During our first Underhill winter, a polar vortex dropped temperatures below minus 30. The sun rose that morning in a cloudless sky, and we were eager to put our place to the test. We turned off the propane boiler. By 10 a.m., the solar hot-water panels were pumping the heat to the floors, that was accumulating in our 166-gallon basement storage tank. As well, the sun was pouring in through our south facing windows further warming our thermal mass concrete floor. We ate lunch in T-shirts.
Summers are also comfortable, partially thanks to our deep eaves and sod roof. Think of walking barefoot across an asphalt drive on a sunny day and then stepping into the lawn, where that heat energy is being photosynthetically transmuted into growing plants.
Operating the greenest shelter we could build, and stewarding our prairies and woodlands takes all the energy and hours we can give to it, but as Robin Wall Kimmerer says in Braiding Sweetgrass, “Action on behalf of life transforms. Because the relationship between self and the world is reciprocal, it is not a question of first getting enlightened or saved and then acting. As we work to heal the earth, the earth heals us.”
Ideas to Try at Home
While most homes do not enjoy the insulation value and carefully aligned and designed structure that Underhill House does, there are practices anyone can employ to improve their passive solar potential.
— Consider improving your home’s micro-climate.
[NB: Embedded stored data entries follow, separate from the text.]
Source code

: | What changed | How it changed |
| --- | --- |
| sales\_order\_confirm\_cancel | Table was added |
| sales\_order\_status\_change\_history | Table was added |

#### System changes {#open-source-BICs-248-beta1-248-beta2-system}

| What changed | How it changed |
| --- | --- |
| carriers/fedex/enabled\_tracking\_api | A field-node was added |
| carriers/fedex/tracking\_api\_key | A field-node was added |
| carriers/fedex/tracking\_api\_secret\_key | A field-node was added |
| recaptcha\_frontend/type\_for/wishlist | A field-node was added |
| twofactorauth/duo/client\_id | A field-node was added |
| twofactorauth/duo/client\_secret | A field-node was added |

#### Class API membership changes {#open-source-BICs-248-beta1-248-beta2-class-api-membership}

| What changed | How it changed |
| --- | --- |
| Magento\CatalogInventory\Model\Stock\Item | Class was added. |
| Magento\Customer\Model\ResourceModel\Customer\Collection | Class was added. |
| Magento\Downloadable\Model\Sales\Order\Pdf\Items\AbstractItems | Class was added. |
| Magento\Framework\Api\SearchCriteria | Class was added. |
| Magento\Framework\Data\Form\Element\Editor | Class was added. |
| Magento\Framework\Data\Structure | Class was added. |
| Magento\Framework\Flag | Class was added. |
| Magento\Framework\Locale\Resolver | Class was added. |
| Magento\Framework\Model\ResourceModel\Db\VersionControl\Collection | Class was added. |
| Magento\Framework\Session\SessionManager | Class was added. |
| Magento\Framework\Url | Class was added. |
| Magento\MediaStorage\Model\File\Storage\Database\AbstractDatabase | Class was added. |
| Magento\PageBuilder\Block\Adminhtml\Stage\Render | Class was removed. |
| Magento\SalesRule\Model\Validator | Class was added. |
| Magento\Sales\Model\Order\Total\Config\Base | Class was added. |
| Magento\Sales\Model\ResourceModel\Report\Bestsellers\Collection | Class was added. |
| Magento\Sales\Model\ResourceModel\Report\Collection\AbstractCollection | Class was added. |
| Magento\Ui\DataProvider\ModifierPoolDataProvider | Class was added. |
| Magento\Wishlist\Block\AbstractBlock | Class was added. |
Think of where you could use another tree to shade you from blistering summer heat.
—Choose energy-efficient window coverings, and use them to keep out both winter cold and summer heat. It can really make a difference.
—Use natural ventilation to your advantage instead of automatically reaching for the thermostat. Our house was designed to employ stacked ventilation. In our case, cool air enters from our lower-level, shaded, west windows and exits through the loft windows on the east. Many existing houses can set up stacked ventilation with a little thought.
—Doug and I have a lot of fun and get good ideas about how to manage our indoor temperature with our trigger-operated infrared thermometer. You can aim it at any surface and read the temperature. We like to see how various aspects of our house are performing to learn where tweaks might add comfort.